# Legal Question



## SbutterAMfly (Nov 6, 2008)

I work for a yarn company, and we're working on selecting images to put into our handknitting sweater pattern booklets as well as in our ads.

The background of one of our sweaters has Tide and SOS boxes very visible. Photoshopping is not really an option in many of the photographs because of the reflection. 

There are some images without the Tide or SOS in the background, but the "higher-ups" at my company prefer the "look" of the sweater in the photos with the Tide and SOS. 

Basically, my question is: Is it legal to use these images without any prior permission from Tide and/or SOS? 

Can anyone point me in any direction where I might find written information about this sort of thing? We have a meeting tomorrow morning and I'd like to present this to them if it will be a problem.
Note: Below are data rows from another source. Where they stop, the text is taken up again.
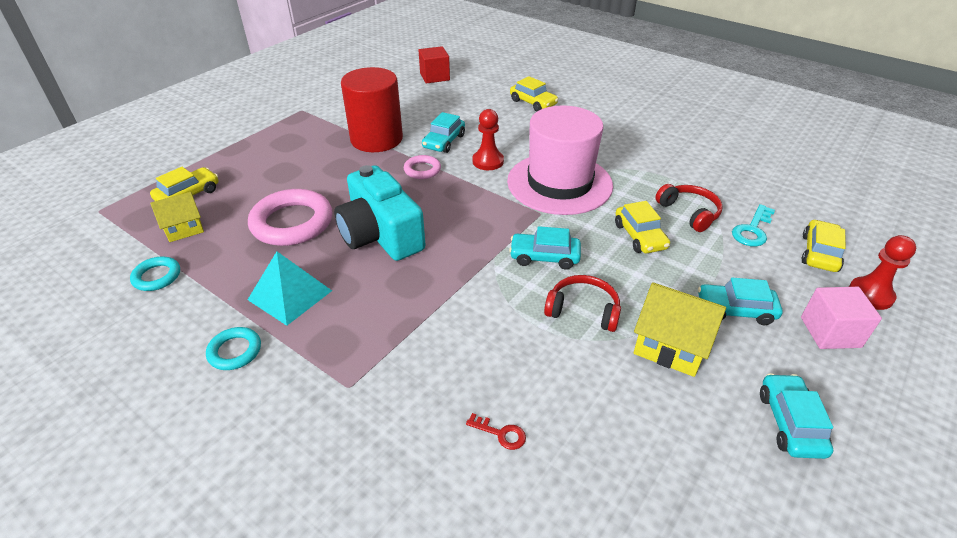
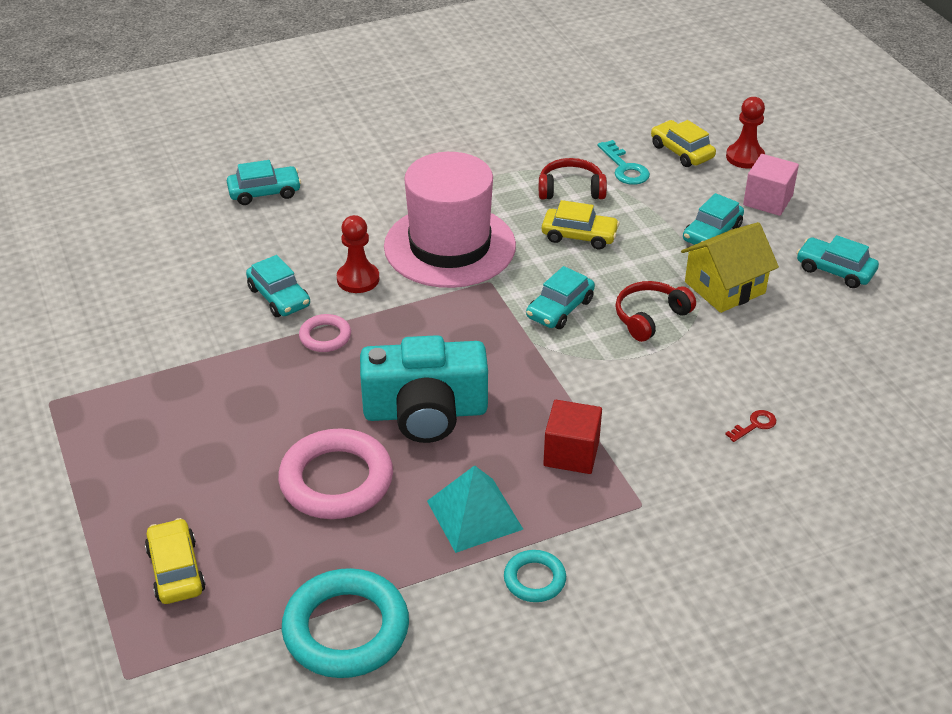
camera: 60 degrees left, 0 degrees up
(157, 276) = (346, 629): turquoise ring -> turquoise ring, size x1.96
(184, 228) = (258, 587): yellow house -> none
(376, 139) = (212, 352): red cylinder -> none
(434, 77) = (99, 244): red cube -> red cube (571, 453)
(533, 103) = (264, 192): yellow car -> turquoise car

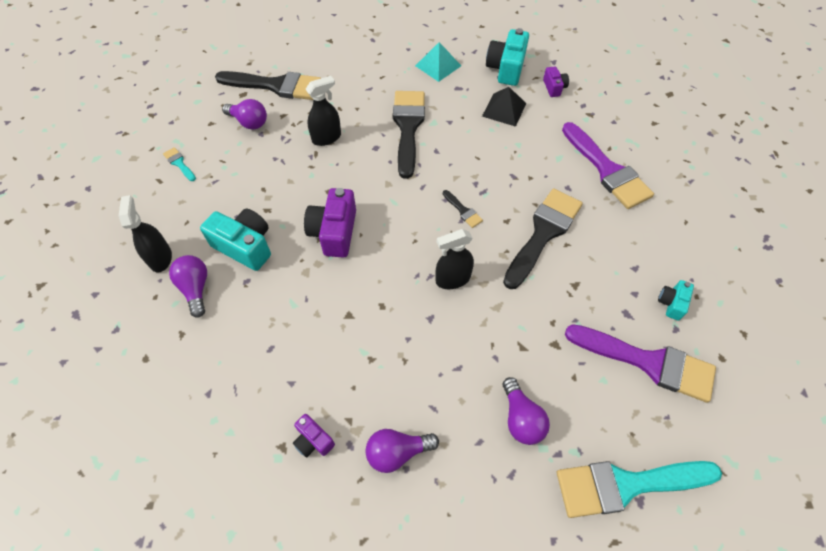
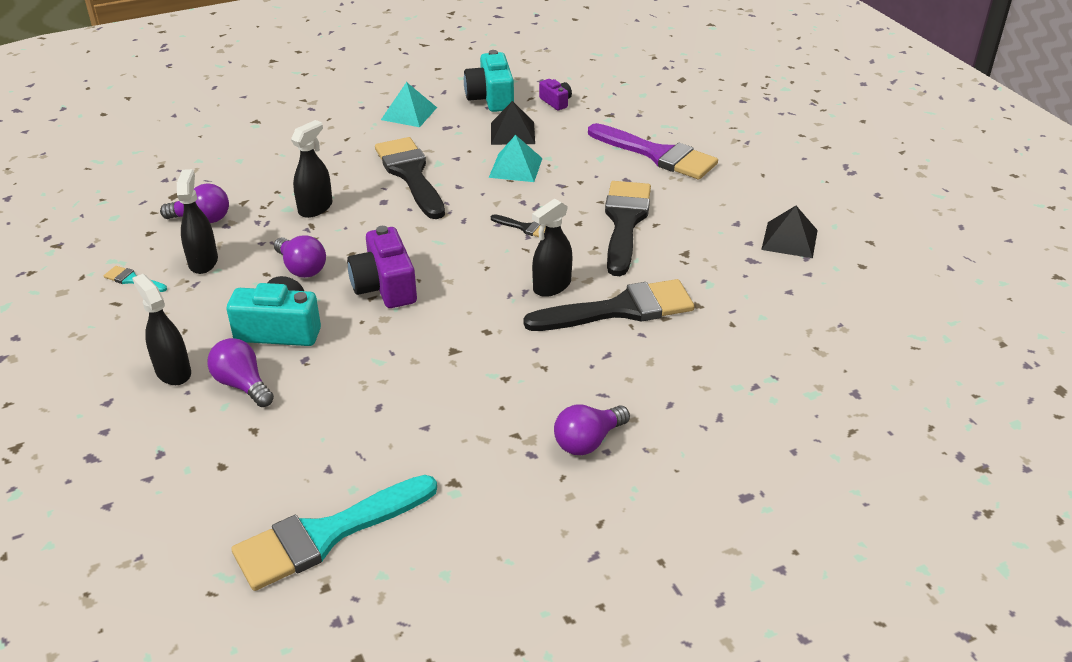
camera: 25 degrees left, 20 degrees down
(229, 163) = (203, 262): none -> black spray bottle
(276, 86) = (214, 177): black brush -> black brush (620, 309)
(313, 440) = (486, 464): purple camera -> none
(488, 146) = (516, 167): none -> turquoise pyramid
(521, 418) = (700, 372): purple light bulb -> purple light bulb (301, 268)
(626, 485) = (835, 386): turquoise brush -> turquoise brush (326, 535)
(648, 362) = (796, 290): purple brush -> none
(671, 303) = (789, 239): turquoise camera -> black pyramid

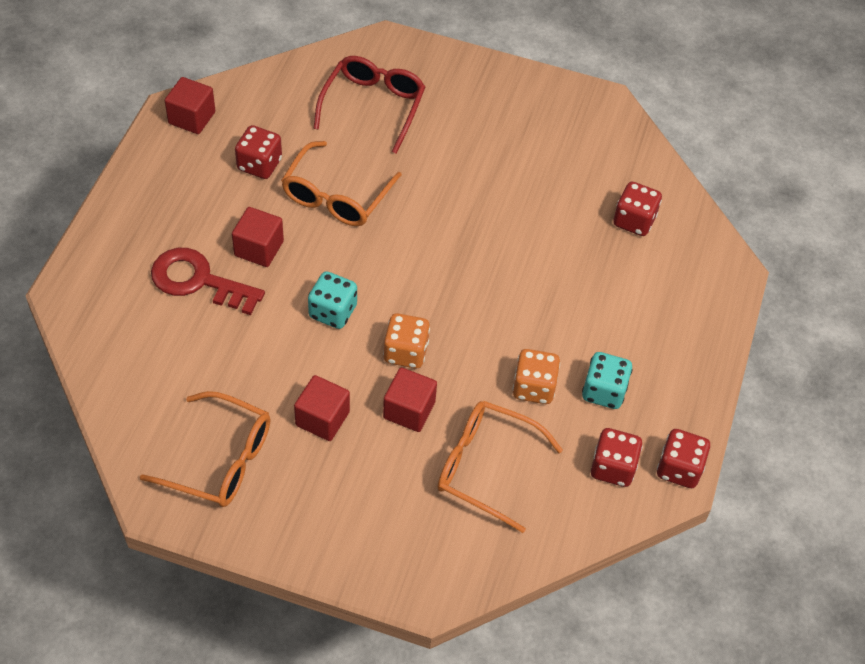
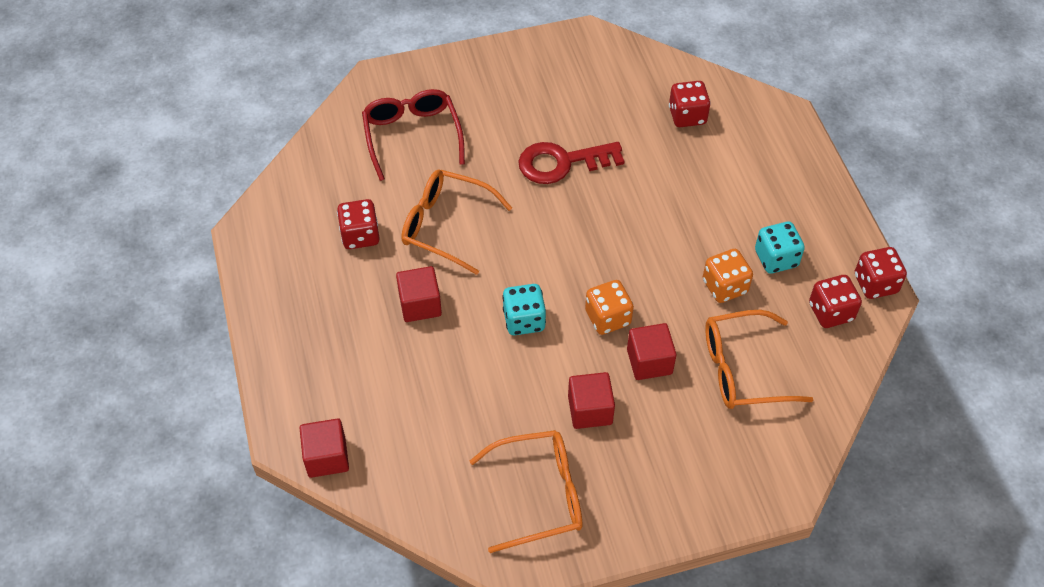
camera: 30 degrees left, 0 degrees up
(192, 118) = (268, 228): red cube -> red cube (327, 457)
(198, 281) = (393, 361): red key -> red key (562, 163)
(336, 196) = (446, 225): orange glasses -> orange glasses turned 120 degrees clockwise

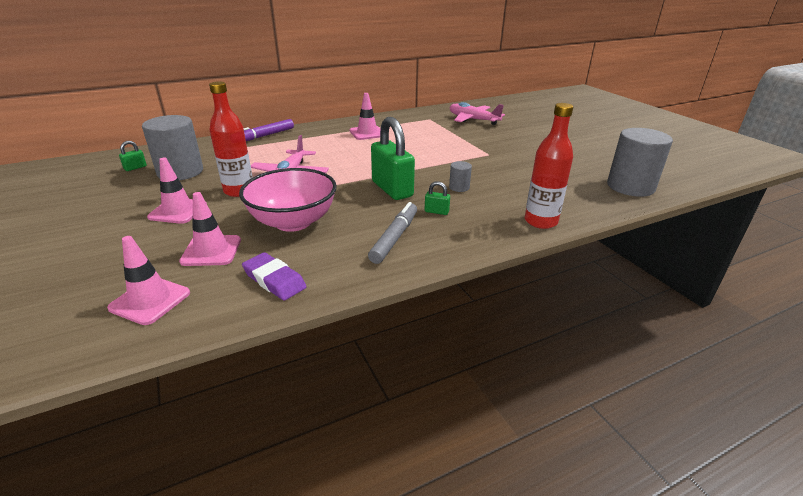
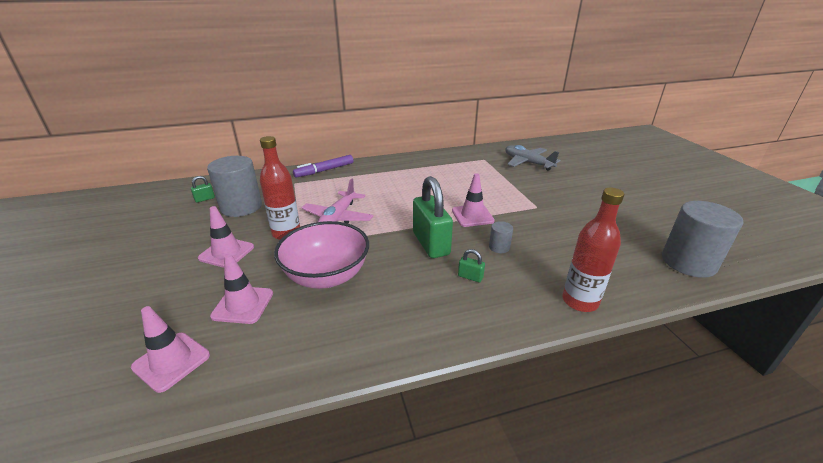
camera: 10 degrees right, 0 degrees up
(274, 280) = (291, 350): purple eraser -> none
(367, 133) = (420, 173): pink traffic cone -> pink traffic cone (472, 216)
(394, 238) = (421, 307): grey marker -> none
(473, 120) = (527, 163): pink plane -> grey plane

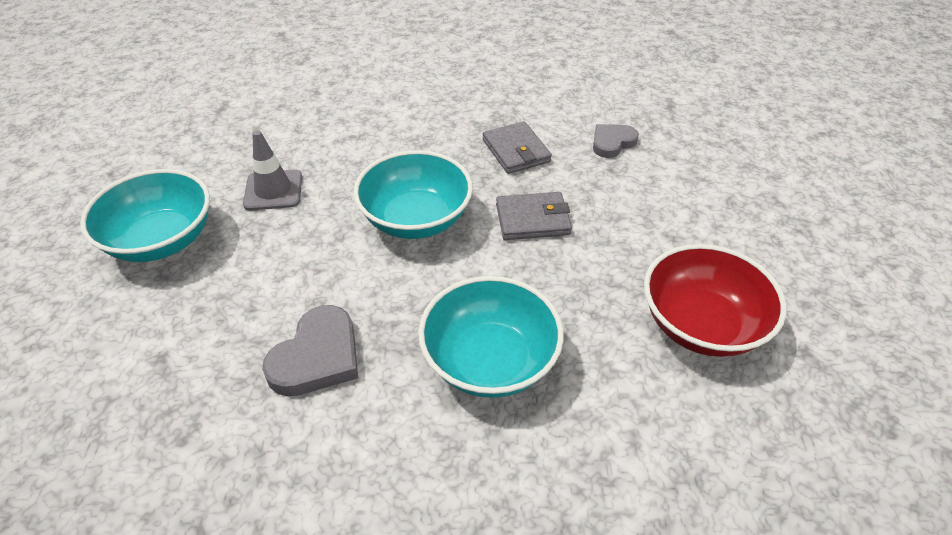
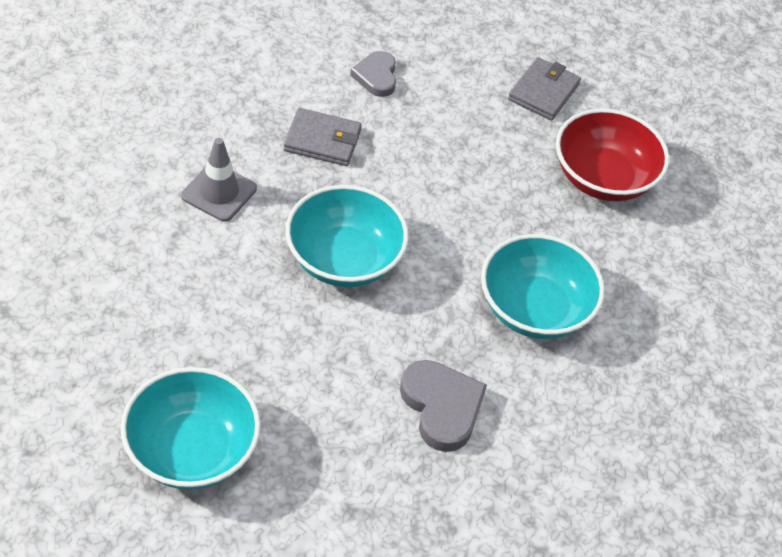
camera: 60 degrees left, 5 degrees up
(273, 190) = (201, 335): grey traffic cone -> grey traffic cone (219, 192)
(532, 219) = (417, 189): grey wallet -> grey wallet (543, 92)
Here is a link to part of one of the images.

Thanks for your help.


----------



## skieur (Nov 6, 2008)

First, it appears to be very easy to edit the boxes out of the photo in Photoshop.  You are not violating any trademarks by having the boxes with Tide and SOS in the photo, but it gets more complicated.  The question becomes: "Could something negative be construed about Tide or SOS, by the photos or their use?"  Most likely not, but it would probably be better to get permission to be on the safe side.

skieur


----------



## craig (Nov 6, 2008)

Contact "Tide" I am sure they will not be happy about it. Keep in mind that legal matters should be directed toward lawyers. Not photographers.

Love & Bass


----------



## skieur (Nov 6, 2008)

craig said:


> Contact "Tide" I am sure they will not be happy about it. Keep in mind that legal matters should be directed toward lawyers. Not photographers.
> 
> Love & Bass


 
True, but unfortunately a further complication is that there are very few really good photo rights lawyers that really know that area of the law extremely well.

skieur


----------



## craig (Nov 6, 2008)

skieur said:


> True, but unfortunately a further complication is that there are very few really good photo rights lawyers that really know that area of the law extremely well.
> 
> skieur




Tide & Proctor Gamble have excellent advice help. Generally you do not need to know photo rights extremely well. It is more of a case of yes or no. If you get into contract deals that is where the line gets blurred.

Love & Bass


----------



## SbutterAMfly (Nov 11, 2008)

Thanks for your help guys. 

We were able to settle on using an image that we can crop the Tide/SOS out of. So we don't have to bother with contacting them or dealing with any possible legal work. Just to be safe.


----------